1.I am single and would be living in a shared accommodation ?How much can we expect to spend on this on an average?
2.I do not party out a lot ,may be once in a month.I prefer to cook food,but might eat out as well ( if I am lazy enough to cook)
3.Would buy a second hand car(VW Golf),petrol,internet,mobile.
4.What would be the percentage of tax deducted?

So,how much can I expect to save in this case .I have to calculate this before I come.So,please help me out.

TIA.


----------



## inhamilton

I would say that you should be able to save at least $25,000 of that salary per year, going by what you said re accomodation and your 'partying' habits. But subtract money for the purchase of car in the first year.


----------



## inhamilton

inhamilton said:


> I would say that you should be able to save at least $25,000 of that salary per year, going by what you said re accomodation and your 'partying' habits. But subtract money for the purchase of car in the first year.


In fact, you could probably save $35,000 I reckon, if you're careful. The average salary is about $48,000 I think. So you're on about 35k more than that.


----------



## G-Mo

ExpatToAuck said:


> 4.What would be the percentage of tax deducted?


A little over $18,000/year.


----------



## ExpatToAuck

Thanks a lot Inhamilton and G-Mo.

Saving around 35K even after buying a second hand car should be a good saving for me .

Also, it would be fantastic if someone could let me know how much would a shared accommodation cost per week in Auckland South on average.

Thanks


----------



## G-Mo

ExpatToAuck said:


> Also, it would be fantastic if someone could let me know how much would a shared accommodation cost per week in Auckland South on average.


I'd guess every rental property in Auckland is on Trade Me. Check it out (link below), find what you like and see what current prices are like.

Auckland properties for rent on Trade Me Property

Just out of interest, why South Auckland?


----------



## ExpatToAuck

Thanks.This helps a lot .My office would be located near to Great south Road.Not sure if this falls in Auckland South or other place.That is the reason why I was mentioning about South Auckland.


----------



## topcat83

ExpatToAuck said:


> Thanks.This helps a lot .My office would be located near to Great south Road.Not sure if this falls in Auckland South or other place.That is the reason why I was mentioning about South Auckland.


Choose your location carefully in South Auckland - there are some rough bits!


----------



## madeelahmad

Dear All

Pls. elaborate how you get this job. Is there any website helpfull to get the job pls mention.

Regards,
Adeel Ahmad


----------



## LollyMonster

Hello.. Figured I would post a answer.. as I am from New Zealand (currently living in Dubai).. 

Shared accomadation is great and easy to find.. as long as you find good flatmates you shouldnt have to spend more than $200-$300 all up including power, water etc. 

Tax is 12.5% so all up it takes out a lot.. Fod wise Auckland is great for food.. Anywhere you go!
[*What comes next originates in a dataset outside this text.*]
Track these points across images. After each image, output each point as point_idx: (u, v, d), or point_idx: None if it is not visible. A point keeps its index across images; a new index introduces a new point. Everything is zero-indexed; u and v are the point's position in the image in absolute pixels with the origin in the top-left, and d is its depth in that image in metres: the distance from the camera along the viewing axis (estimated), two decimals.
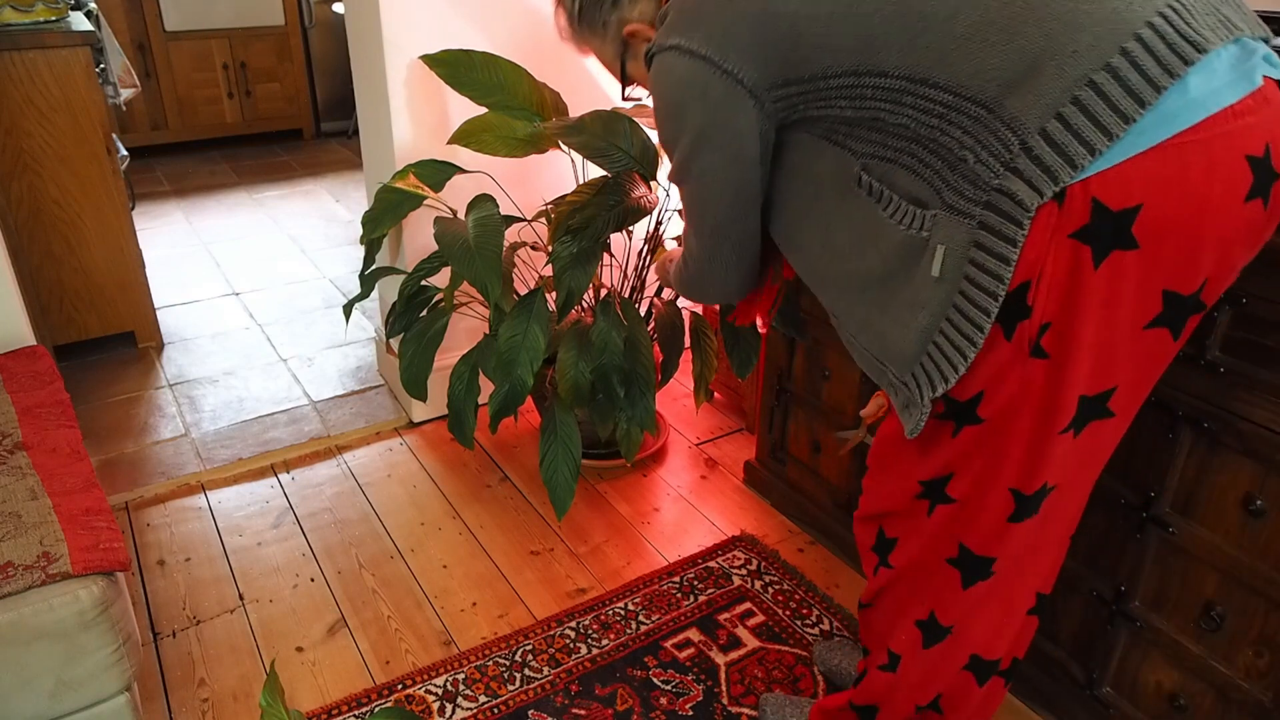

Depending on the conversion rates it can be expensive but there are some great resturants out there.. 

I notice a few people are talking about South Auckland - its genrally a 'brown' neighbourhood.. alot cheaper although you do have to be careful.

Transport is good.. buses and trains.. taxis are expenisve but once you get the public transport down all good.. If your driving.. GPS is a god send!


----------



## topcat83

madeelahmad said:


> Dear All
> 
> Pls. elaborate how you get this job. Is there any website helpfull to get the job pls mention.
> 
> Regards,
> Adeel Ahmad


The standard websie to look at is SEEK - New Zealand's no.1 jobs, employment, career and recruitment site or Buy online and sell with NZ's #1 auction & classifieds site | Trade Me


----------